Он сразу позвонил Ларисе. Они пошли в «Метрополь» и пообедали. Потом поехали к нему на квартиру. Он удивился той чистоте, которая царила в его комнате.
Она расцвела:
– Дурачок, забыл, что, уезжая на Урал, дал мне ключ…
Он ударил себя по лбу.
– Я чмошный англичанин!
Они лежали в постели усталые до изнеможения. После перенесенных испытаний это были лучшие, сладкие часы его жизни.
– Ты не слыхала, кто такой «стукач»? – вдруг обратился он к ней.
– Ну, кто стучит на соседей, на сослуживцев, даже на родственников… А что тебя это так волнует?
– Я – стукач! Мне придется стучать на свою страну… Меня повязали по рукам и ногам…
– Ты не стукач, а дурак! – толкнула в плечо Лариса. – Как я поняла, тебя никто стучать не заставляет…
– Ты же не знаешь, на что я согласился?
– Иначе бы тебя вышвырнули или заставили пилить лес в тайге… А я, горемычная, осталась бы одна…
– Я хочу еще, – ласково сказал он.
– Сколько хочешь. Может, я и родилась такой сексапильной для тебя.
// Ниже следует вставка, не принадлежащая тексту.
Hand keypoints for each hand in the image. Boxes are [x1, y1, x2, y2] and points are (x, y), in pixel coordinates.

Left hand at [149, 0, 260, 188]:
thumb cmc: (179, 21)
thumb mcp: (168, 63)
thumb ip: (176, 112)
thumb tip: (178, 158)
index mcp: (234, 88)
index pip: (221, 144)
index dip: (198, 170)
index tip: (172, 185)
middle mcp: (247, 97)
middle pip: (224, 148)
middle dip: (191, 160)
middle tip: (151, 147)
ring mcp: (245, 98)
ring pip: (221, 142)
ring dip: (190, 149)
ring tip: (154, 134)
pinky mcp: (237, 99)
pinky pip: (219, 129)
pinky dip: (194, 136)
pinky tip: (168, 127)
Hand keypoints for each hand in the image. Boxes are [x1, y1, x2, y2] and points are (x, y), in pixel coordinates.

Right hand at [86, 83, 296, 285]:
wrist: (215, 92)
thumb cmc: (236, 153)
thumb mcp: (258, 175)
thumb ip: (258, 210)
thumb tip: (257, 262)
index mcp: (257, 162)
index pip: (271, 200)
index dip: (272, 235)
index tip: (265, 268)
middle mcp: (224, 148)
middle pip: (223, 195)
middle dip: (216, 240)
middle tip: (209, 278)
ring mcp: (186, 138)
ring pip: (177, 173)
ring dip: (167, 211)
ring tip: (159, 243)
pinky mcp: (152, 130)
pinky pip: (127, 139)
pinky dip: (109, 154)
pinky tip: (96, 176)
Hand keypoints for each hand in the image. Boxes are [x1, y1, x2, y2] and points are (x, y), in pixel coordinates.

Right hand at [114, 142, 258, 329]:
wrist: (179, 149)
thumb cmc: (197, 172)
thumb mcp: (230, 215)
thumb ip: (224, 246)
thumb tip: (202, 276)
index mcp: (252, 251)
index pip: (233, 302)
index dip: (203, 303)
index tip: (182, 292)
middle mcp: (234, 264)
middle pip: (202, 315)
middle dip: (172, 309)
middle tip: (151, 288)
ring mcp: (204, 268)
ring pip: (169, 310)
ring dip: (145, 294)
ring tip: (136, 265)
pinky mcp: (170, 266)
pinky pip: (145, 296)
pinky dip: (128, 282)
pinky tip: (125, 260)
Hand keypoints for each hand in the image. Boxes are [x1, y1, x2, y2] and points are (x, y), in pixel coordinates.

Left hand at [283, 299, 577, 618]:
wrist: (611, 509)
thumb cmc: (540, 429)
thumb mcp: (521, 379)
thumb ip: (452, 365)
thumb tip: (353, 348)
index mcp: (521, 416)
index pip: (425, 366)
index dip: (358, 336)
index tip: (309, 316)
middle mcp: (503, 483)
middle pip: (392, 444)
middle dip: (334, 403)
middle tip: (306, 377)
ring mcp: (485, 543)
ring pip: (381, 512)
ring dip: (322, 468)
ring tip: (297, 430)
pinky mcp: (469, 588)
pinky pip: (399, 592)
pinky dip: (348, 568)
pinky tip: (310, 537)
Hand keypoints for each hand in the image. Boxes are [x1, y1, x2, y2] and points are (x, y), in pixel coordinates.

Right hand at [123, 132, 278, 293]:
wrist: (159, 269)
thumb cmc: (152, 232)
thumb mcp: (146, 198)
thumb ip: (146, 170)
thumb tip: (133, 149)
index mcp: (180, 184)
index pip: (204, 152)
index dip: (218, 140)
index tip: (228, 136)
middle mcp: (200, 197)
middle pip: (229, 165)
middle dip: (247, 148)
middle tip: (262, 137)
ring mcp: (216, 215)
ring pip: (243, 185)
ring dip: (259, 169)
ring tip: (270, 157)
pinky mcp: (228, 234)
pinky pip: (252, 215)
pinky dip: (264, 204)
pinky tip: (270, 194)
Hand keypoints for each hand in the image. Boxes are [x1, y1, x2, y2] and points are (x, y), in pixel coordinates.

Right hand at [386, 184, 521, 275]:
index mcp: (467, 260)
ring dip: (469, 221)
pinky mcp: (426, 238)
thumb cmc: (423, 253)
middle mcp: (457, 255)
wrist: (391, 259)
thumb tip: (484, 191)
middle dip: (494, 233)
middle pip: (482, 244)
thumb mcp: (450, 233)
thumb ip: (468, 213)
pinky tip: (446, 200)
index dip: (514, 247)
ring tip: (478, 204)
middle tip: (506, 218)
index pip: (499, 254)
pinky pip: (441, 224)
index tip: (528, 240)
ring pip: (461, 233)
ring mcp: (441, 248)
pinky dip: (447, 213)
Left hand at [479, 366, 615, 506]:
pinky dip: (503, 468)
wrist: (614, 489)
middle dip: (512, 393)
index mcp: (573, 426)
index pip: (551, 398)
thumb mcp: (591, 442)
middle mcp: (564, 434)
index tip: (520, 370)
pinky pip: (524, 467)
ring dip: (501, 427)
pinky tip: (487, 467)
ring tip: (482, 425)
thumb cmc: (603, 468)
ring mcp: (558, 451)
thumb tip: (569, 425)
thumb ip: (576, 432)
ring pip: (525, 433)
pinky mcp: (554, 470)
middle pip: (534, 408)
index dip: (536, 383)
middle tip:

С Грачевым встретились в Доме журналистов, куда тот пригласил Аллена на кружку пива.
– В моей голове все спуталось, – в досаде на себя, с горечью сказал Аллен Оливер.
– Дай срок. Все распутаем, – и лицо Владислава окрасилось здоровым молодым румянцем.
Глава 40
Максим жил затворнической жизнью. Почти полгода он проболел малярией: то лежал в госпитале, куда устроил его генерал Лаврентьев, то лечился дома.
После госпиталя Максим воспрянул духом. На работу его взяли в Министерство иностранных дел. Про африканскую эпопею постепенно стали забывать, да и сам он относился к ней иронически…
За это время, собственно, в личной жизни ничего не изменилось, хотя им с Егором уже стукнуло двадцать шесть лет. Отмечали в ресторане «Прага» компанией – Егор был с Дашей, а Максим (Настя не пошла) взял «напрокат» девочку – секретаршу из министерства. На Настю он страшно обиделся: в такой день она сбежала с Ромкой в театр, а на звонок Максима холодно сказала:
– Максим, давай забудем. Что упало, то пропало.
Но вечер в ресторане прошел с «изюминкой» – все были довольны и настроены на оптимистическую волну.